Hacker News new | ask | show | jobs
by smallnamespace 2894 days ago
What's the tradeoff vs. just taking a direct Bayesian approach?

In fact, why use an inferential framework at all (estimating some sort of probability and using it to guide action), rather than directly using a policy learning framework, e.g. modeling this as Q-learning or multi-armed bandit problem?

If at the end of the day you have some objective function (e.g. 'making money'), some known space of actions (e.g. move this widget up the page, change the color, engage with user this way), and a reasonable way to associate those two, then isn't the company literally doing reinforcement learning over time?
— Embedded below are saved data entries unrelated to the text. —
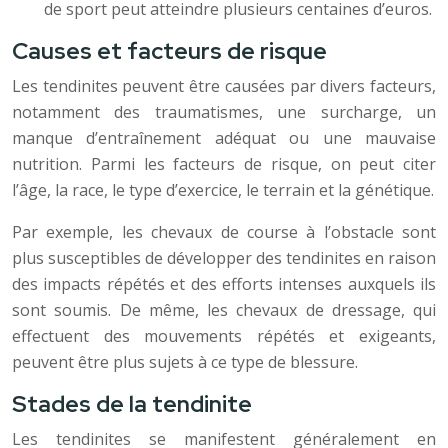
de sport peut atteindre plusieurs centaines d’euros.
Causes et facteurs de risque
Les tendinites peuvent être causées par divers facteurs,
notamment des traumatismes, une surcharge, un
manque d’entraînement adéquat ou une mauvaise
nutrition. Parmi les facteurs de risque, on peut citer
l’âge, la race, le type d’exercice, le terrain et la génétique.
Par exemple, les chevaux de course à l’obstacle sont
plus susceptibles de développer des tendinites en raison
des impacts répétés et des efforts intenses auxquels ils
sont soumis. De même, les chevaux de dressage, qui
effectuent des mouvements répétés et exigeants,
peuvent être plus sujets à ce type de blessure.
Stades de la tendinite
Les tendinites se manifestent généralement en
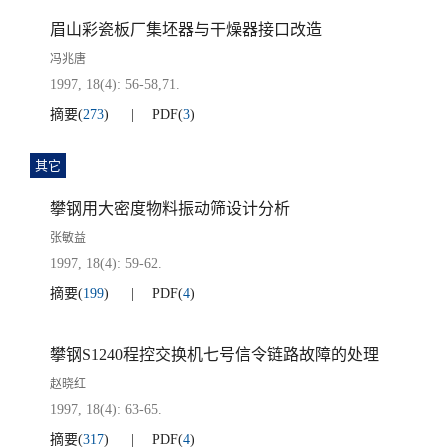
眉山彩瓷板厂集坯器与干燥器接口改造
冯兆唐
1997, 18(4): 56-58,71.
摘要
(
273
)
PDF
(
3
)
其它
攀钢用大密度物料振动筛设计分析
张敏益
1997, 18(4): 59-62.
摘要
(
199
)
PDF
(
4
)
攀钢S1240程控交换机七号信令链路故障的处理
赵晓红
1997, 18(4): 63-65.
摘要
(
317
)
PDF
(
4
)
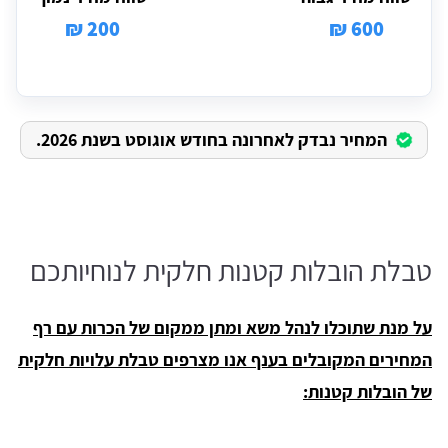
200 ₪
600 ₪
המחיר נבדק לאחרונה בחודש אוגוסט בשנת 2026.
טבלת הובלות קטנות חלקית לנוחיותכם
על מנת שתוכלו לנהל משא ומתן ממקום של הכרות עם רף
המחירים המקובלים בענף אנו מצרפים טבלת עלויות חלקית
של הובלות קטנות:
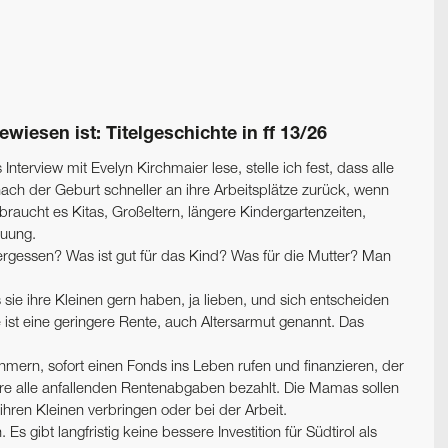
wiesen ist: Titelgeschichte in ff 13/26
nterview mit Evelyn Kirchmaier lese, stelle ich fest, dass alle
ach der Geburt schneller an ihre Arbeitsplätze zurück, wenn
ür braucht es Kitas, Großeltern, längere Kindergartenzeiten,
euung.
ergessen? Was ist gut für das Kind? Was für die Mutter? Man
sie ihre Kleinen gern haben, ja lieben, und sich entscheiden
e ist eine geringere Rente, auch Altersarmut genannt. Das
mern, sofort einen Fonds ins Leben rufen und finanzieren, der
ahre alle anfallenden Rentenabgaben bezahlt. Die Mamas sollen
ihren Kleinen verbringen oder bei der Arbeit.
s gibt langfristig keine bessere Investition für Südtirol als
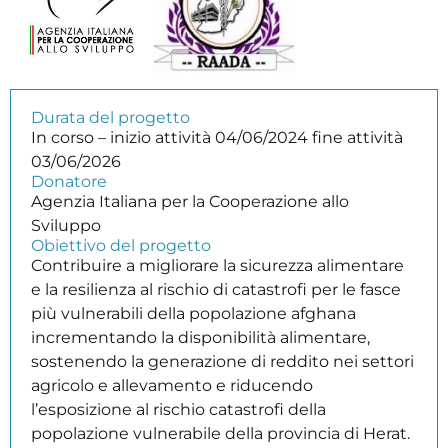
Durata del progetto
In corso – inizio attività 04/06/2024 fine attività
03/06/2026
Donatore
Agenzia Italiana per la Cooperazione allo
Sviluppo
Obiettivo del progetto
Contribuire a migliorare la sicurezza alimentare
e la resilienza al rischio di catastrofi per le fasce
più vulnerabili della popolazione afghana
incrementando la disponibilità alimentare,
sostenendo la generazione di reddito nei settori
agricolo e allevamento e riducendo
l’esposizione al rischio catastrofi della
popolazione vulnerabile della provincia di Herat.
It seems one benefit of a reinforcement learning framework is it maintains a set of actions that will still be explored in the future without forcing you to prematurely 'choose' whether A or B is actually better—if A is better in reality, then it will be explored more and more often and B will progressively become downweighted over time.

3 comments

> If at the end of the day you have some objective function

That "If" often evaluates to false.

There are tough judgement calls involved in selecting what is that metric that the org wants to optimize. It is very rare that business management commits to a clear quantitative goal. Reasons are many -- weasel room is important politically, selecting a metric that captures short term and long term goals is difficult, there is a lot of uncertainty in the costs due to uncertainty on how overhead should be billed etc etc.

This is fairly common. Typically, in these situations its the PMs who make the final call. There the goal of the experiment is to glean as much knowledge as possible, and present it to the PM. If that comes at the cost of exposing some customers to bad choices, so be it -- in other words, explore at the cost of losses in the opportunity to exploit.

> why use an inferential framework at all

Probably because of the maintenance cost of the code that was only explored but never exploited.

A policy learning approach is better imho - but getting people to switch to using a multi-armed bandit when they are used to AB testing can be difficult.

People don't seem to trust the system to make the right decisions even though you can do simulations and have the mathematics to show it is correct.